I can neither talk to you nor keep silent. The darkness in which you walk has its shadow for me also. You and your wife were more to me than any other two. I came to Washington because you were there. And now this goodly fellowship is broken up forever. I cannot force on a man like you the commonplaces of condolence. In the presence of a sorrow like yours, it is little for your friends to say they love you and sympathize with you—but it is all anybody can say. Everything else is mere words.
Is it any consolation to remember her as she was? that bright intrepid spirit, that keen fine intellect, that lofty scorn of all that was mean, that social charm which made your house such a one as Washington never knew before, and made hundreds of people love her as much as they admired her. No, that makes it all so much the harder to bear.
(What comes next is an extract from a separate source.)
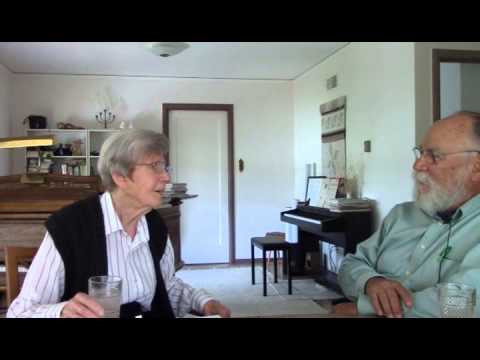
Locate an element on the screen. This screenshot has width=480, height=360. candelabra is located at coordinates (104, 121).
Neither Hay nor King knew that December 9 was the day Henry had set for Clover’s funeral. The brief service, conducted at home by a clergyman who was a friend of the Hoopers, was as private as the Adamses’ wedding at Beverly Farms thirteen years before.
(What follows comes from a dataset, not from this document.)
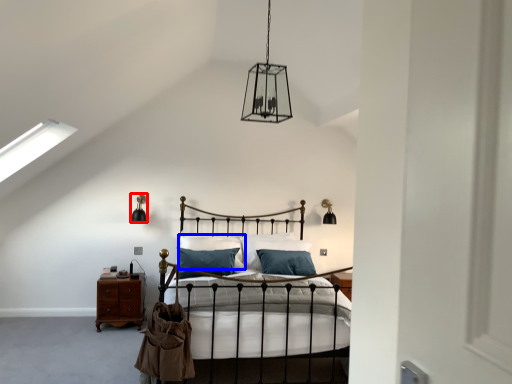
Question: Which of the following is the farthest to the observer, light fixture (highlighted by a red box) or pillow (highlighted by a blue box)?

Choices:
 (A) light fixture
 (B) pillow

Answer: (A)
Like Hay, King assumed that the burial would be in Massachusetts. “I had confidently expected that you would have passed through New York en route to lay the form of your wife near Boston and that I should meet you and lay these few words of heartfelt condolence which seem every moment on my lips,” King wrote from the Wall Street office of his mining company. “I think of you all the time and lament that such great sorrow as yours cannot be more evidently and practically shared by
those who love you.”
King included no tribute to Clover in his letter, perhaps because he could not think what to say in view of the news in that morning’s papers. A curious journalist had looked up Clover’s death certificate and discovered that her “heart paralysis” had been induced by a self-administered dose of potassium cyanide. The newspapers showed their annoyance with the deception by taking revenge on the deceased. The Washington Critic rekindled the old rumor that Clover had written Democracy. While her talk was considered “entertaining,” the paper added, she had a reputation for saying “bitter things,” was “generally distrusted,” and had “failed to become popular.” Other papers quickly followed the Critic’s lead, and the legions who had been excluded from the Adamses’ drawing room had the malignant joy of seeing their suspicions confirmed in print. The sniping even undermined the compassion of one of Clover’s oldest friends, Eleanor Shattuck Whiteside. “How often we have spoken of Clover as having all she wanted, all this world could give, except children—and not having any was a greater grief to Mr. Adams than to her,” she wrote. “And now … down comes a black curtain, and all is over. Yet in my unorthodox mind I can’t help hoping that hers was invincible ignorance, and that somehow and somewhere she is learning better things.”
It remained for the Boston Transcript to give Clover her due. Calling her one of Washington’s “most brilliant and accomplished women,” the paper noted that her house “was the pleasantest resort of the cleverest men and women who live in and who visit the capital. She came nearer being the head of an intellectual coterie than any woman there, and to be asked to her home was a privilege which comparatively few obtained, and to which many aspired. [Mr. and Mrs. Adams] took Presidents, and Cabinet officers and senators at their worth, and high rank of itself gave no one a passport to their house.”